[Opening Supplied data section]
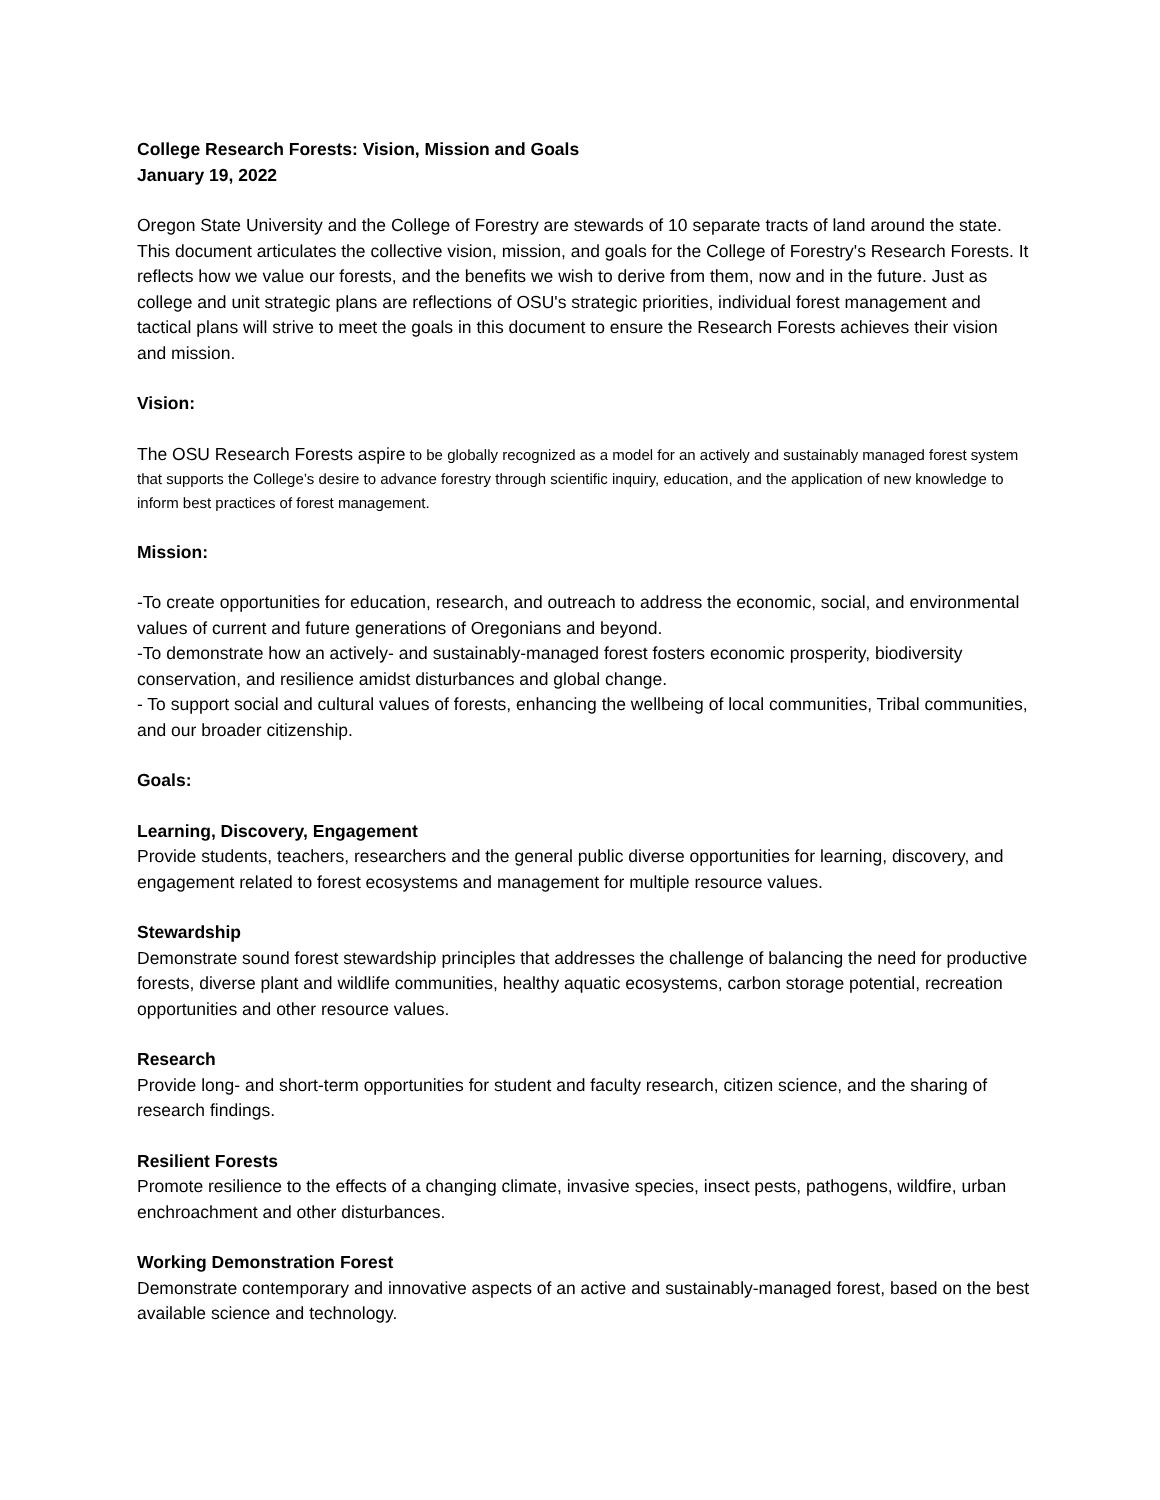College Research Forests: Vision, Mission and Goals
January 19, 2022
Oregon State University and the College of Forestry are stewards of 10 separate tracts of land around the state. This document articulates the collective vision, mission, and goals for the College of Forestry's Research Forests. It reflects how we value our forests, and the benefits we wish to derive from them, now and in the future. Just as college and unit strategic plans are reflections of OSU's strategic priorities, individual forest management and tactical plans will strive to meet the goals in this document to ensure the Research Forests achieves their vision and mission.
Vision:
The OSU Research Forests aspire to be globally recognized as a model for an actively and sustainably managed forest system that supports the College’s desire to advance forestry through scientific inquiry, education, and the application of new knowledge to inform best practices of forest management.
Mission:
-To create opportunities for education, research, and outreach to address the economic, social, and environmental values of current and future generations of Oregonians and beyond.
-To demonstrate how an actively- and sustainably-managed forest fosters economic prosperity, biodiversity conservation, and resilience amidst disturbances and global change.
- To support social and cultural values of forests, enhancing the wellbeing of local communities, Tribal communities, and our broader citizenship.
Goals:
Learning, Discovery, Engagement
Provide students, teachers, researchers and the general public diverse opportunities for learning, discovery, and engagement related to forest ecosystems and management for multiple resource values.
Stewardship
Demonstrate sound forest stewardship principles that addresses the challenge of balancing the need for productive forests, diverse plant and wildlife communities, healthy aquatic ecosystems, carbon storage potential, recreation opportunities and other resource values.
Research
Provide long- and short-term opportunities for student and faculty research, citizen science, and the sharing of research findings.
Resilient Forests
Promote resilience to the effects of a changing climate, invasive species, insect pests, pathogens, wildfire, urban enchroachment and other disturbances.
Working Demonstration Forest
Demonstrate contemporary and innovative aspects of an active and sustainably-managed forest, based on the best available science and technology.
[Closing Supplied data section]
**Problem:** A complete answer gives every line of the records holding "that".

**Solved exercise:**
The OSU Research Forests aspire to be globally recognized as a model for an actively and sustainably managed forest system that supports the College’s desire to advance forestry through scientific inquiry, education, and the application of new knowledge to inform best practices of forest management.
Demonstrate sound forest stewardship principles that addresses the challenge of balancing the need for productive forests, diverse plant and wildlife communities, healthy aquatic ecosystems, carbon storage potential, recreation opportunities and other resource values.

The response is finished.